▶ _WORK REQUEST A_
What were the followup care charges in 1992, according to the account of a urology visit?
▶ _WORK REQUEST B_
Please return the part of the account of a urology visit starting at "It’s a different" and ending at "is always better.", copied word for word.

I have called the office and been on hold, where I heard about the great cutting edge, literally and figuratively, care is given.  It’s truly impressive, as is the information given to patients, hearing, “Knowing is better than not knowing.”  But, I didn’t know why I wasn’t seeing David but a PA.  I realized that being a retired physician counts for little these days, either in a medical office or outside of one, where first responders, nurses, and therapists carry the day and docs are good for ….well, let’s face it—being donors, bashed as a group, or occasionally being asked to give a curbside or trailside diagnosis. I had several questions, and while some were answered, it wasn’t the same.  I got my exam and some recommendations.  David told me a lot more.

The next thing I knew, I was walking out of the office, aided by a sign pointing to the exit, which was needed, because I needed to be in the left lane or else walk into somebody’s office. I remember thinking that the sign needed to be permanent, because it was necessary and the temporary one looked tacky in this 21st century office.

I had been looking forward to telling my urologist that I was off diazepam, that I had both discovered and used it successfully for a nasty condition. I tapered it myself, after one internist suggested as I got older I had more of a fall risk taking it, which was true. I tapered it faster when my next internist ignored my refill order. Don’t get severe pain today, because physicians are scared of the feds coming down on them for opioids and other controlled substances scripts, even when diazepam is not an opioid.  We went from pain as a 5th vital sign to don’t ever give opioids. I’ve been on this pendulum before.

I never got to talk to my urologist about the fact that some of my issues arise from other medications I am now taking.  This stuff happens at 70. I wanted to talk to him, because “Knowing is better than not knowing,” unless one is an old man with a stable condition and can be put off on a mid-level practitioner, rather than the physician.  I never did that when I was in practice.  I saw people, I returned their calls myself, I gave mountains of free advice and care, and I was a chump in another era.  But I was available, for better or for worse; for worse, if I were sleep-deprived, which was often. My office didn’t require people to make more than two 90 degree turns or walk more than 10 meters from the waiting room.  We didn’t need signs showing how to leave the sanctum sanctorum.  

It’s a different world.  

I wrote David and said I had missed him and had looked forward to seeing him.  I never got a reply.  That hurt.  It takes 24 seconds to send a polite blow off email.  I timed it once.  I sent an email to James deciding to take the medication we discussed, and several days later screwed up logging in to my patient portal, getting my account locked.  I waited and sent a couple of emails, and nothing happened.  A call finally settled everything, and I was told an email for me was on the portal, except it wasn’t.  Three days later, I got a three emails giving me a password to my account. Not being a digital native, I just thought it was a bad system, but digital is always better.

I thought that the bill would be less because I saw the midlevel and didn’t have a urinalysis, which I wanted to have.  It is, after all, a urology office.  One colleague told me that my bill would be the same. We were both wrong. It was $150 more than the prior year, when I saw the physician AND had not only a urinalysis but an ultrasound. My followup care charges in 1992 were $35. By medical inflation, they should now be $90. It was $350 for what I described above. We’ve lost something in 21st century medical care.  We are arguing as a nation as to who should and should not have care and how it is paid for.  Fair enough.  We need to do more, in my opinion.

But how the care is delivered is not unimportant. Knowing is better than not knowing.  And there is still important magic given by physicians who actually take time to see patients. That time matters.  Knowing matters. Laying on the hands matters.  I didn’t fully understand that when I was in practice.  I do fully understand it now.

And we have yet to fully address quality of care.  That’s for the 22nd century.

▶ _SUPPLIED RECORDS_

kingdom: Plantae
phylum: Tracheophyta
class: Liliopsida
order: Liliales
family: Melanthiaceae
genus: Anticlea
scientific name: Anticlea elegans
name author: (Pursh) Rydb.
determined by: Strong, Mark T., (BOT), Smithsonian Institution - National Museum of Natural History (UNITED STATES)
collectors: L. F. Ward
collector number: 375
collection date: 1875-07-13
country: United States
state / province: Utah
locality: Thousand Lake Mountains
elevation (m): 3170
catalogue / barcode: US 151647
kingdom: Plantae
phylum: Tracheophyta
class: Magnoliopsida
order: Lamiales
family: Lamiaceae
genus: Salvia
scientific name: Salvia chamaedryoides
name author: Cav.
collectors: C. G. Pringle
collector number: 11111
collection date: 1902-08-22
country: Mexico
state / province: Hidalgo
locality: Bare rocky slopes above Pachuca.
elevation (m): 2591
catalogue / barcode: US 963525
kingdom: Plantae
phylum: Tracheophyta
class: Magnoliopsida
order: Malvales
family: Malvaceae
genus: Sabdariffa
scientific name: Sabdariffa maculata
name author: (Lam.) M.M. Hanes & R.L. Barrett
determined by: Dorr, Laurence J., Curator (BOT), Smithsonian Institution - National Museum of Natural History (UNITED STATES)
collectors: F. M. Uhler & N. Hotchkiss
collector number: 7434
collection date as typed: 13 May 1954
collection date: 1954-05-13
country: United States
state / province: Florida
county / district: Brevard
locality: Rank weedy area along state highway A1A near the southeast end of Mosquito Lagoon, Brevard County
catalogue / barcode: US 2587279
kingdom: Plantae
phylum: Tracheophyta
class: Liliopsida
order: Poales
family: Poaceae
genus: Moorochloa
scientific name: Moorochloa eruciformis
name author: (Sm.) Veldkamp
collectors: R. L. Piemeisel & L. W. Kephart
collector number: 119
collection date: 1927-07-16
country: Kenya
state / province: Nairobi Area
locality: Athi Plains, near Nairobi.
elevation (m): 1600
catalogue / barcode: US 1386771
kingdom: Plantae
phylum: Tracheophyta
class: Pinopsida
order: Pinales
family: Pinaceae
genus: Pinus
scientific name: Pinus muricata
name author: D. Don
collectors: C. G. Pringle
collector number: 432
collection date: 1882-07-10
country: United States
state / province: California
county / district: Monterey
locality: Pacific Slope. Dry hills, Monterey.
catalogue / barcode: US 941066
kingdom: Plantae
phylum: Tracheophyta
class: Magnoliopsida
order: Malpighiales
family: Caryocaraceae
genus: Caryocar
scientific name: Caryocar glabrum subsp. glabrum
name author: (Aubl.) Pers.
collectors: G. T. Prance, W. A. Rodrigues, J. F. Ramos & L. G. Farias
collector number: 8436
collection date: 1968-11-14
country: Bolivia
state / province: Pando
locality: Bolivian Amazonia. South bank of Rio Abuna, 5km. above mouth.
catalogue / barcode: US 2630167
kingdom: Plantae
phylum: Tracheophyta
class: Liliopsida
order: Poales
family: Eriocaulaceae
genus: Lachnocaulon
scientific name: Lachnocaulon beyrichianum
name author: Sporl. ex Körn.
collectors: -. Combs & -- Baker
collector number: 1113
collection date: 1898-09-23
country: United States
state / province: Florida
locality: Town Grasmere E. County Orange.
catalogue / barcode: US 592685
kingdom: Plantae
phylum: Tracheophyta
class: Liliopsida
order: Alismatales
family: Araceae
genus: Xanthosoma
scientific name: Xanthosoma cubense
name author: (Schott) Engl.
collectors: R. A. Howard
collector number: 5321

▶ _EXERCISE RESULT A_
$35.

▶ _EXERCISE RESULT B_
It’s a different world.  

I wrote David and said I had missed him and had looked forward to seeing him.  I never got a reply.  That hurt.  It takes 24 seconds to send a polite blow off email.  I timed it once.  I sent an email to James deciding to take the medication we discussed, and several days later screwed up logging in to my patient portal, getting my account locked.  I waited and sent a couple of emails, and nothing happened.  A call finally settled everything, and I was told an email for me was on the portal, except it wasn’t.  Three days later, I got a three emails giving me a password to my account. Not being a digital native, I just thought it was a bad system, but digital is always better.